Your task: Repeat all of the records word for word, but skip any picture.
- - - -
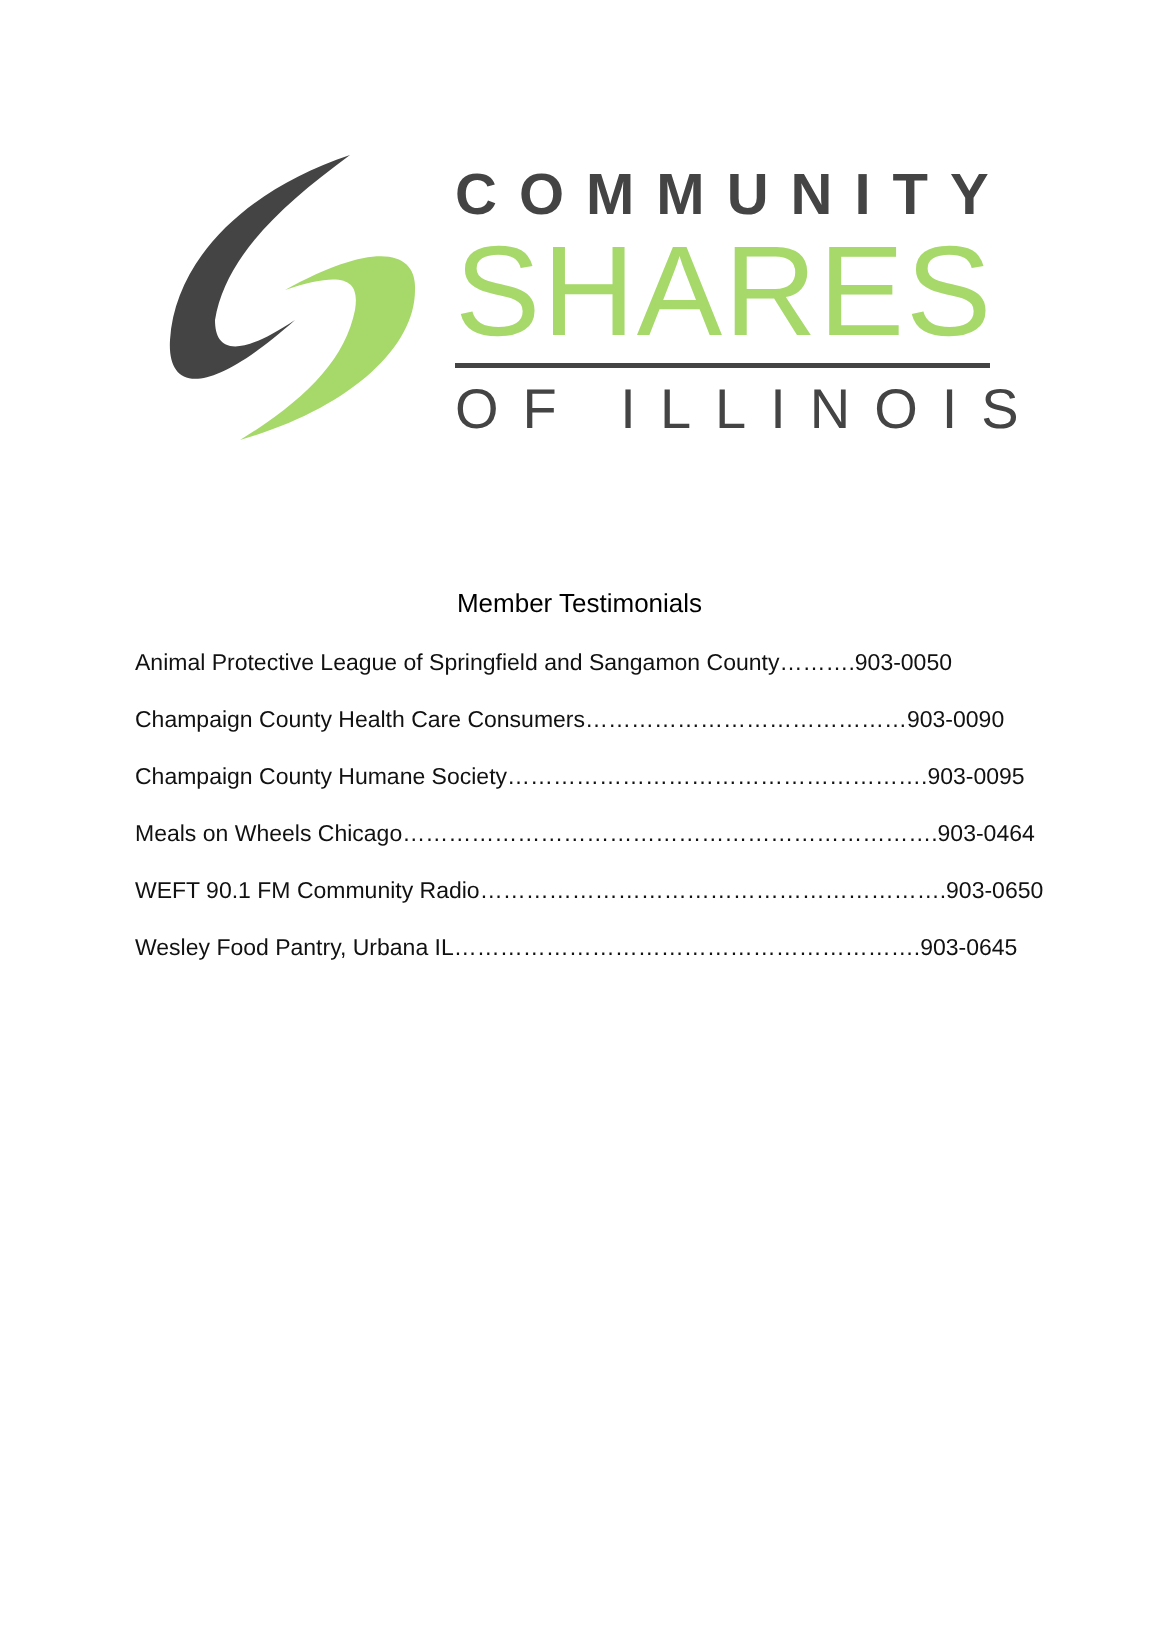COMMUNITY
SHARES
OF ILLINOIS
Member Testimonials
Animal Protective League of Springfield and Sangamon County……….903-0050
Champaign County Health Care Consumers……………………………………903-0090
Champaign County Humane Society……………………………………………….903-0095
Meals on Wheels Chicago…………………………………………………………….903-0464
WEFT 90.1 FM Community Radio…………………………………………………….903-0650
Wesley Food Pantry, Urbana IL…………………………………………………….903-0645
- - - -
Worked solution:
COMMUNITY
SHARES
OF ILLINOIS
Member Testimonials
Animal Protective League of Springfield and Sangamon County……….903-0050
Champaign County Health Care Consumers……………………………………903-0090
Champaign County Humane Society……………………………………………….903-0095
Meals on Wheels Chicago…………………………………………………………….903-0464
WEFT 90.1 FM Community Radio…………………………………………………….903-0650
Wesley Food Pantry, Urbana IL…………………………………………………….903-0645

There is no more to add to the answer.